Dann solltest du einen verwenden. :wink:

Denn sonst bleibt dir nicht viel anderes übrig, als bei allen Buttons, Labels die Methode "setBounds" aufzurufen, und damit die Grössen neu festzulegen.


----------



## Ramon (8. Jul 2004)

Ja aber selbst wenn ich das mache dann bleibt doch die grösse des Buttons wenn ich den Text wieder verkleine gleich oder? Ich will aber das sich die Größe des Buttons immer an die Textgrösse anpasst.


----------



## Beni (8. Jul 2004)

Ja, du musst bei jeder Veränderung die Grössen neu setzen... Ob das jetzt die Schriftgrösse grösser oder kleiner gemacht wird, spielt doch keine Rolle.


----------



## Roman (8. Jul 2004)

Das heisst wenn ich die Schriftgrösse ändere muss ich per Hand die Grösse des Buttons ändern?

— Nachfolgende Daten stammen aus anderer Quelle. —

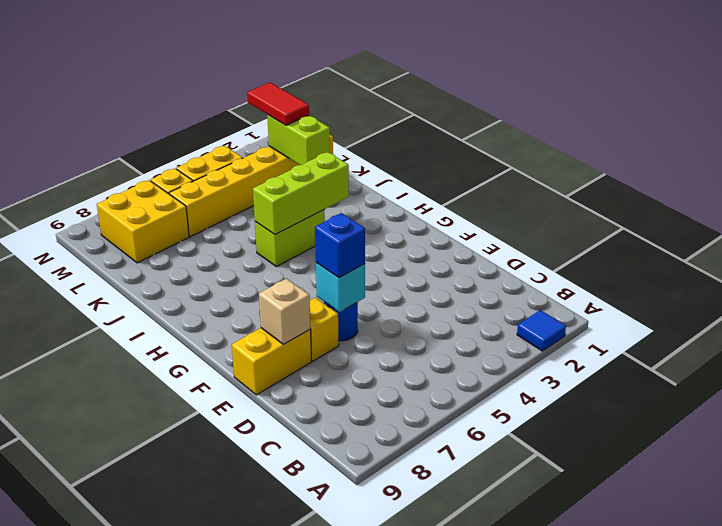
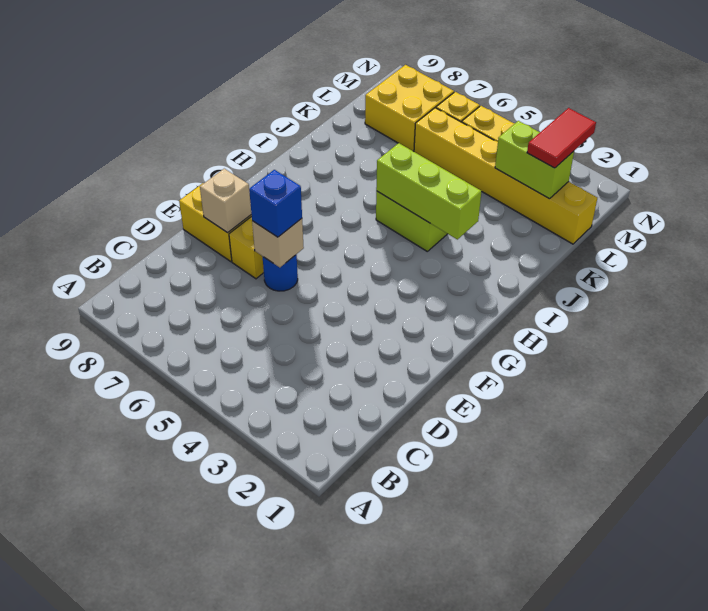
blue 1x1 tile [517,310,566,351] -> none
cyan 1x1 brick [316,263,365,312] -> tan 1x1 brick [252,219,304,267]
lime 1x2 brick [267,115,330,165] -> lime 1x2 brick turned to [495,121,574,199]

Ich hätte gedacht da gibs ne Methode bei Java die das automatisch macht


----------



## Beni (8. Jul 2004)

???:L  ich glaub in diesem Thread herrscht Verwirrung.

Wenn du einen LayoutManager verwendest, geht fast alles automatisch, _egal ob die Schrift grösser oder kleiner wird_.

Wenn du keinen verwendest, musst du alles von Hand machen (was ja auch irgendwie logisch ist).

 :arrow: Es würde sich also lohnen, einen LayoutManager zu verwenden (GridBagLayout, FlowLayout, ... )


----------



## bygones (8. Jul 2004)

Beni hat gesagt.:
			
		

> :arrow: Es würde sich also lohnen, einen LayoutManager zu verwenden (GridBagLayout, FlowLayout, ... )


Und dem Code nach zu Folge keinen GUI Editor  :?


----------